Photo by Adan Quan
Towards the beginning of her career at ELHS as a paraprofessional, Amy Celentino remembers a student who she sang good morning to every day. The student was non-verbal, but did always listen to her daily tradition.
Then, one day, they sang back to her.
Up until this point, the student hadn’t spoken— or sung. From that point onward, Celentino sang to the student every day, and the always student sang back.
“We started doing music classes and things like that, and her mother would put her in classes, and she started speaking after that,” Celentino said. “So you have to find what’s good and important and for that child to find out how that child motivates and gets going.”
Celentino is a special education paraprofessional. She works with special education students throughout the day. Spending this time with students, Celentino feels that the connections with her students are a valuable part of her job. So it is even more difficult when a student she has known for a while leaves, along with the family that Celentino was able to meet. It is a bittersweet moment for her, seeing someone she worked with for years succeed and graduate from special education.
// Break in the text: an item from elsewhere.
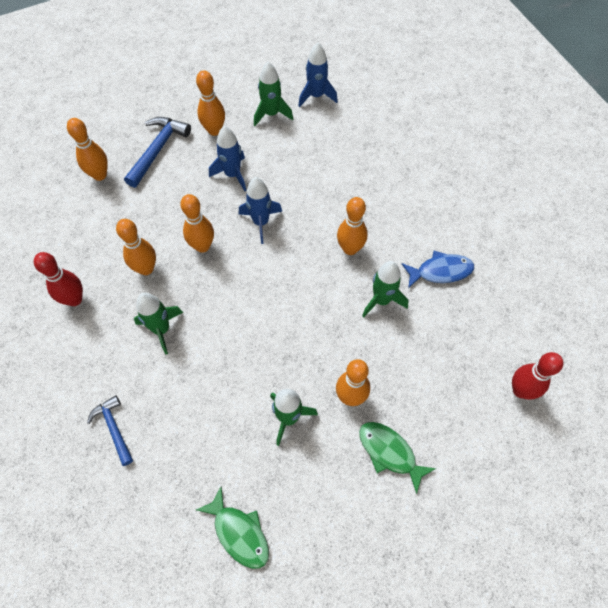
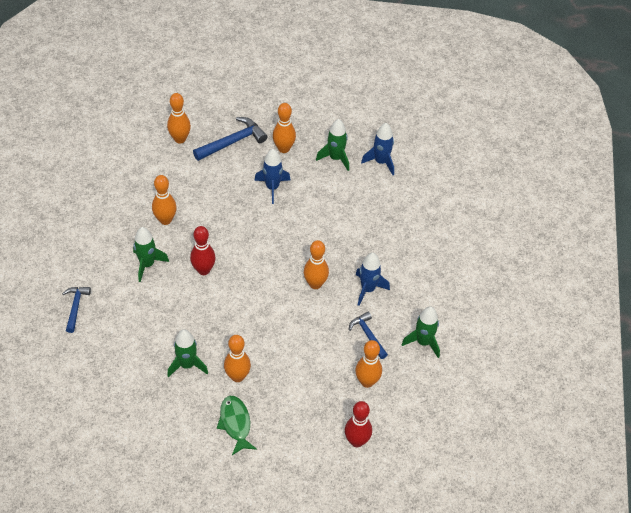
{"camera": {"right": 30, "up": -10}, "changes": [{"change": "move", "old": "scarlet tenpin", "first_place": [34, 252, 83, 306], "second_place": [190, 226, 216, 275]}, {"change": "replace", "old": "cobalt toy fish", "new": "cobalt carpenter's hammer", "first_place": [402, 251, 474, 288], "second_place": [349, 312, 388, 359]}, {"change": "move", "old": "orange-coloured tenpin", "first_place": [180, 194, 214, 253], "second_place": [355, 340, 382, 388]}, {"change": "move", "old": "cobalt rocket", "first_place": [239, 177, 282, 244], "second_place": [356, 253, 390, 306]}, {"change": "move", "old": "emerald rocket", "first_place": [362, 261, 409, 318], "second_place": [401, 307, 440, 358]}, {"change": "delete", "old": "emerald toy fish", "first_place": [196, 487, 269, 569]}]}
While simply doing her job is important, the most important part for Celentino is being able to help kids.
“I enjoy working with kids, and I enjoy working with staff, keeping them going,” Celentino said.
Working in special education for 30 years and at ELPS for 24, Celentino felt it was time to leave. As she retires, she hopes that all students continue in school and education, since she finds it to be important. While her last year might have still been one with masks, Celentino didn’t let it hide her.
“I’m always a smiley face even if you can’t see over the mask, but I’m always smiling and ready to talk if anybody needs it,” Celentino said.
Once she retires, she hopes to do more crafts, garden and participate in activities at her church.